I am converting this blog to the chronicle of my quest for the Semantic Web.

The posts now will be related to Web 3.0 (Semantic Web) and various tools required to build a POC on my previous hypothesis, PHP, Javascript, MySql, CSS and Ajax.

Hope the world doesn't come apart before I complete my POC (What with the 2012 prophecy, you never know what's coming).

WEB 3.0 : The new frontier




I am an avid googler and swear by the Wikipedia, but a few days ago I was let down big time by the Google. I was to go to Ooty and was searching for suitable accommodation over there. Can you believe google gave me some 8470 results, out of which I read the first 20 but still couldn't get what I wanted.

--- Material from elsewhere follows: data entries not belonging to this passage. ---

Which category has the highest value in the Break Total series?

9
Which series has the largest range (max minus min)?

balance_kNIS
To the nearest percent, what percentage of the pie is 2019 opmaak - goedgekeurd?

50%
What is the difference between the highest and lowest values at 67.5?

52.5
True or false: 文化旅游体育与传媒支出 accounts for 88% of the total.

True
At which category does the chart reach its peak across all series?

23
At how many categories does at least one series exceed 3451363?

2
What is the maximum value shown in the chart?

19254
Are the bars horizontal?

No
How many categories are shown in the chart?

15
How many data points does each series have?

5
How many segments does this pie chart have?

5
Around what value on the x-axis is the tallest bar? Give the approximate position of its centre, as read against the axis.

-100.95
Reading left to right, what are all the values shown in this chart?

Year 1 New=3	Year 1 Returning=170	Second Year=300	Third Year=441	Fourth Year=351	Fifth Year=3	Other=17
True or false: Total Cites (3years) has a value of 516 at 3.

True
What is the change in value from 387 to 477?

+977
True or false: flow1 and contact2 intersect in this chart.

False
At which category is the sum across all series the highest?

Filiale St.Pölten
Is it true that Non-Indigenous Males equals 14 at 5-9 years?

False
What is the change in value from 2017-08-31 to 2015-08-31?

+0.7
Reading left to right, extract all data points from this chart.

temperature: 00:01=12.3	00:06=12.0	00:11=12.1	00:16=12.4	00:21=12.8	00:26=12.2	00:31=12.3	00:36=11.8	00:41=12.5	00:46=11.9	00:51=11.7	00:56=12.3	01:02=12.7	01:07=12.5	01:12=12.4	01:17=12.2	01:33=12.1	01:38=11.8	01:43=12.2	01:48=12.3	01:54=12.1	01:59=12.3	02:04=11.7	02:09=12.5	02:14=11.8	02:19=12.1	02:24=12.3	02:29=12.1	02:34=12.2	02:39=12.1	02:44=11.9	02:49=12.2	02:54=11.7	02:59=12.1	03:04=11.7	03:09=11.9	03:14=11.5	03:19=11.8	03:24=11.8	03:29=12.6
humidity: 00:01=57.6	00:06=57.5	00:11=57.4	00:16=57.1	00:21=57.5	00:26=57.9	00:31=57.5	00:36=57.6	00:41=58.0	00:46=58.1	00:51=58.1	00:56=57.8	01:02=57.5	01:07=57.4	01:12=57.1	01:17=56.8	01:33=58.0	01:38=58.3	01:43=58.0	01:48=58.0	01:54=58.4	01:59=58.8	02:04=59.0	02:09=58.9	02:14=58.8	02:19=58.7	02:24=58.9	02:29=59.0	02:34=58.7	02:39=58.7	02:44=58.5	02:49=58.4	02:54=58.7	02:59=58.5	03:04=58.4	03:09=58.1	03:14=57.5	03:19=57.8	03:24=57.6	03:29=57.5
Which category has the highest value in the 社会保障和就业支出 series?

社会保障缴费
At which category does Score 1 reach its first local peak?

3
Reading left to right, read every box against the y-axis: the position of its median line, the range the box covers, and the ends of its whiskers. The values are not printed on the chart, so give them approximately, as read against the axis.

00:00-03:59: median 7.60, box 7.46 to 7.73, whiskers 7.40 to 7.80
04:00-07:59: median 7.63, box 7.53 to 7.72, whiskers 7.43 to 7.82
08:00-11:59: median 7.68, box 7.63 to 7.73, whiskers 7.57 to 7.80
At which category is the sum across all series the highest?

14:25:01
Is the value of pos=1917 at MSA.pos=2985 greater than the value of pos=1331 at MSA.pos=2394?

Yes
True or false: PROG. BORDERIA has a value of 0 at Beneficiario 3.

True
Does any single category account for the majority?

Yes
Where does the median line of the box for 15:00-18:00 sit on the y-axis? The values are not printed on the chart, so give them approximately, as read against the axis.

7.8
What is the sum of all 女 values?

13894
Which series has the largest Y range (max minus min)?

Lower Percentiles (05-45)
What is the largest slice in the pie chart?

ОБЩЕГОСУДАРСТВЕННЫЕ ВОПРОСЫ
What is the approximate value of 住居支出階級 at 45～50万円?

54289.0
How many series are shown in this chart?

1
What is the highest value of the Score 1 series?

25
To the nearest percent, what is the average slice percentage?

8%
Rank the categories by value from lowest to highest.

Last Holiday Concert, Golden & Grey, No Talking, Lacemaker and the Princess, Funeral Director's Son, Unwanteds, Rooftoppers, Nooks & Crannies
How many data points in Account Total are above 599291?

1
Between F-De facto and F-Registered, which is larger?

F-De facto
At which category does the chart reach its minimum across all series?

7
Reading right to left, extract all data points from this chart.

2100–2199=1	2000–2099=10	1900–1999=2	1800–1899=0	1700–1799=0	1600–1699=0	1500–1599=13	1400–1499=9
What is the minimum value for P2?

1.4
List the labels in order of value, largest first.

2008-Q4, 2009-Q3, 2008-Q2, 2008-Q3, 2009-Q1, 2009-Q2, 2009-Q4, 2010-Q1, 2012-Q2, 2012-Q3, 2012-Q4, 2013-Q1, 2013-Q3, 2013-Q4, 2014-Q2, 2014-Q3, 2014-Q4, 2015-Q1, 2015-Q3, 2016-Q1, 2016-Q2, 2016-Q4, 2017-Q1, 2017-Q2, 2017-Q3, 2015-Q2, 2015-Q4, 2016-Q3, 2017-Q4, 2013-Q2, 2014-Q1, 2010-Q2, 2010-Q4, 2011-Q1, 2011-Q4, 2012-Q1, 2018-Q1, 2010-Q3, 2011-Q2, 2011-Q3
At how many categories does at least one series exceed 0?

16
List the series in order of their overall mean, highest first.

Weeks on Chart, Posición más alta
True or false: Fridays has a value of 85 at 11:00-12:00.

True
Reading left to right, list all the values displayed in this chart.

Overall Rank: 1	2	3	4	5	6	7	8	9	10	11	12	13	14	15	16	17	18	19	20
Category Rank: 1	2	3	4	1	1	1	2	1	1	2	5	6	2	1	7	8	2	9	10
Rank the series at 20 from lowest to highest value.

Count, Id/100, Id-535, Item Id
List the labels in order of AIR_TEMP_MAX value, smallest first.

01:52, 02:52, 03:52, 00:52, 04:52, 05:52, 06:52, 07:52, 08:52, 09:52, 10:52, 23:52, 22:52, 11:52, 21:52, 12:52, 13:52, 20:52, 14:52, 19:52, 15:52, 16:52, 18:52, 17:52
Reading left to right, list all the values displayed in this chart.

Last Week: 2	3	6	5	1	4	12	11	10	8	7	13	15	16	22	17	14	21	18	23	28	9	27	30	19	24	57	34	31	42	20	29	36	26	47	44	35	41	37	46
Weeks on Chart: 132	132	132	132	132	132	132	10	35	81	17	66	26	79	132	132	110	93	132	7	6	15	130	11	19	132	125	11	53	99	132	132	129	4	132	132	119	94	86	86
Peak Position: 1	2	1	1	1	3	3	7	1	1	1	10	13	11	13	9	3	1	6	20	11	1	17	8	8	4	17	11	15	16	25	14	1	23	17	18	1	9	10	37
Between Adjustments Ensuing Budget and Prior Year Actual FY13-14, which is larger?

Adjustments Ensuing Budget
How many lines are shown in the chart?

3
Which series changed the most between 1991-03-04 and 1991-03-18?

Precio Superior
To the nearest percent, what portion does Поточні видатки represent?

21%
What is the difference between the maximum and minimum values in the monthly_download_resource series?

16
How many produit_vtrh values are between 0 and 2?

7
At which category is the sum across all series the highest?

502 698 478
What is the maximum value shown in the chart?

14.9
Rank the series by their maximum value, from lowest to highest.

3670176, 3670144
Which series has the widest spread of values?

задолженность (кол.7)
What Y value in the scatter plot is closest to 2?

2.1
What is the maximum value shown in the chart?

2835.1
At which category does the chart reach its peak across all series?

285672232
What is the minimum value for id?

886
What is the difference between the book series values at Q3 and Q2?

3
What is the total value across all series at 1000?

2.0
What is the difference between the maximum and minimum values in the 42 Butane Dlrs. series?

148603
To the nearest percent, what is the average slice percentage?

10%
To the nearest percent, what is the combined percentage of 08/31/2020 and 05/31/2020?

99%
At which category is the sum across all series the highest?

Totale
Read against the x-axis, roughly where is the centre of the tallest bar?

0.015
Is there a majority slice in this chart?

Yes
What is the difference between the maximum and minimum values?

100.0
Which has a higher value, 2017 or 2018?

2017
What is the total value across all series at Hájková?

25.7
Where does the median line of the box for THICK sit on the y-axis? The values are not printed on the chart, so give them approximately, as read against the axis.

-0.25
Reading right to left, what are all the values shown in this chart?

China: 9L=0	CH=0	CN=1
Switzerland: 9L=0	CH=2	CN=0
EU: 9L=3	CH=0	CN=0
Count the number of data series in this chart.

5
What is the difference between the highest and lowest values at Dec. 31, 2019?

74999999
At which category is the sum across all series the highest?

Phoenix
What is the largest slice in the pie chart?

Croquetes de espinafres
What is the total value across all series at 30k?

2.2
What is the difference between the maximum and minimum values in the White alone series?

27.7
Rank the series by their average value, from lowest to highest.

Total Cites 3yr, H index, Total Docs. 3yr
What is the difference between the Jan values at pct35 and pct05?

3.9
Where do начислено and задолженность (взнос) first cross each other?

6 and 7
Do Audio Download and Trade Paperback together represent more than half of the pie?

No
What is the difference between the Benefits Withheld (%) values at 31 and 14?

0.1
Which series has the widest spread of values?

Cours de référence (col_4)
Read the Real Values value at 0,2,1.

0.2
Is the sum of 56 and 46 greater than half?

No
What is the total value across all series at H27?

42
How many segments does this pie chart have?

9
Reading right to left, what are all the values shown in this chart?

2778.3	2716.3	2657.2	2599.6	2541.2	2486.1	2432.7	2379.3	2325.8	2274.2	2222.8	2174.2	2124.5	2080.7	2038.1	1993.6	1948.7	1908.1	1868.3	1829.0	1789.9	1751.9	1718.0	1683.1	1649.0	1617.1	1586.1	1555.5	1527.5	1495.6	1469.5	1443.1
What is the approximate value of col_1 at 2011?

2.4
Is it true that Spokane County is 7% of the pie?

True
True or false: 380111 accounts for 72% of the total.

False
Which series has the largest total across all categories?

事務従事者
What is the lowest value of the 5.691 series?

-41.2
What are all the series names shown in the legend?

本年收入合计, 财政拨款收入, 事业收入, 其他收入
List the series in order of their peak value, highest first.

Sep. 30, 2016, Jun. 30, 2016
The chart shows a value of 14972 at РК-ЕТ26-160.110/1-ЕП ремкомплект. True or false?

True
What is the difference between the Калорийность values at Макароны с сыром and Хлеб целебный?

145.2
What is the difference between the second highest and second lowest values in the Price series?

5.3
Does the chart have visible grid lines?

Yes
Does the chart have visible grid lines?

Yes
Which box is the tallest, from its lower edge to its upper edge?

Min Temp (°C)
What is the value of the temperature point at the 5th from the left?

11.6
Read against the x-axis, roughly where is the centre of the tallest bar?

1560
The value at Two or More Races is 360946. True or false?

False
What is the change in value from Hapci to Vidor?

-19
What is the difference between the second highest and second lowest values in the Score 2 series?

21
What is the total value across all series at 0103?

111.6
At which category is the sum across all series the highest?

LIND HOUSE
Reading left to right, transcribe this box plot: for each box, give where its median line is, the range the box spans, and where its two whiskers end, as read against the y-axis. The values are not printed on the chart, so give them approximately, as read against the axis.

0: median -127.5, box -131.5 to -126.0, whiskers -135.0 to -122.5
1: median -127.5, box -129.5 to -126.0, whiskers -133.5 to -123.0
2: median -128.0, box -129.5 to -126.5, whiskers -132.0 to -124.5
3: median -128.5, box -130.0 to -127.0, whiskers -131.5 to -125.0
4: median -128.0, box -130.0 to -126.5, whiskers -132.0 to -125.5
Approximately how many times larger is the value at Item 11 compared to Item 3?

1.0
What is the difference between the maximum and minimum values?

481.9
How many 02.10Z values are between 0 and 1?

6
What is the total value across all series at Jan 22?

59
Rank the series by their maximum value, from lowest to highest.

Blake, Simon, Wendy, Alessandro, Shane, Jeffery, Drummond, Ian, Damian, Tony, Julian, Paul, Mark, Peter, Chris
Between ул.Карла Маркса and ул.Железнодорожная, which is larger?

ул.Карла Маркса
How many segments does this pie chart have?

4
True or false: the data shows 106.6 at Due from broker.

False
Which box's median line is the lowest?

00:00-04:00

Anyways, I decided that these kinda queries should be answered in person and no google should be given the authority to dictate the beds in which I sleep in. However, all the while I was driving to Ooty, one thought kept troubling me. Why can't someone dig all the wealth of information in the blogs and user reviews out there and provide me with a simple choice of no more than 10 hotels/homestays each in a different price range and with the maximum number of favorable reviews in their range?

This question is the ultimate frontier for Internet searching. Providing relevant search results have been the nightmare for all the search algorithm writers for over two decades now. Since the birth of the Internet, people have been collecting data on the cloud. How nice it would be to go through this huge amount of data and come back with the most relevant piece of information.

All this and some more spiked me to do some more googling on such searching and voila! I came up with a new jargon "WEB 3.0". Well, not actually new, I had heard a lot about semantic and vertical searching and have dirtied my hands trying web page - scraping but had never given a serious thought to this so called "natural language searching".

Now, lets take the most basic question : What is, or rather will be, WEB 3.0? Everybody has got his own opinion about what it will be, I also have mine. For me, WEB 3.0 will be a paradigm shift from what we know of the Internet as of today. I mean, 10 years down the line there won't be any website as we see today. What will be is a huge repository of data, which will be essentially user and community generated and we will be able to access the data in whatever format we like and we won't need a conventional computer to do that (anyways PCs will have shrunk to the size of a laser device mounted on our ears which can project images on any surface or play sounds from their ear buds). This data will be rendered in whatever format we like using our previous preferences and could be changed whenever we want to. Hmmm! Quite futuristic huh. Wait for another 10 years sweetheart.

But before we leap 10 years in the time warp, lets think if we can do anything about what we have here today. Maybe, maybe not. Lets break this huge insurmountable problem into somewhat smaller and manageable issues. As we know most of the searches in future will be like :

a. I want to go to a happy place.
b. I would like to read a sad, romantic story.
c. I would like to have delicious, Chinese, home cooked food.

Now all these questions today are answered by searching for keywords from the existing pages. However, we are talking about a search in which the search engine crawls all through the blogs and forums and other community sites and get the reactions of people for the various options possible and then show the results. Whew! That's a huge requirement in itself. Now let us break this into a further smaller problems.

The biggest issue here is how does the search engine understand the emotions portrayed by the web page? Most of the searches can be made easy if the pages can be ranked according to their EQ. To answer this let me ask another question: How do we gauge the emotional state of something we read? Simple! By looking at the keywords which our parents and teachers taught us to identify with certain emotions. Similarly if we keep a data base where in the search engine can refer to and find out the number of sad or happy keywords, then it can gauge the overall emotional state of the page.

So one problem solved. Similarly I will try to tackle different issues as and when I get time and in the end we will have the model of a basic WEB 3.0 search engine.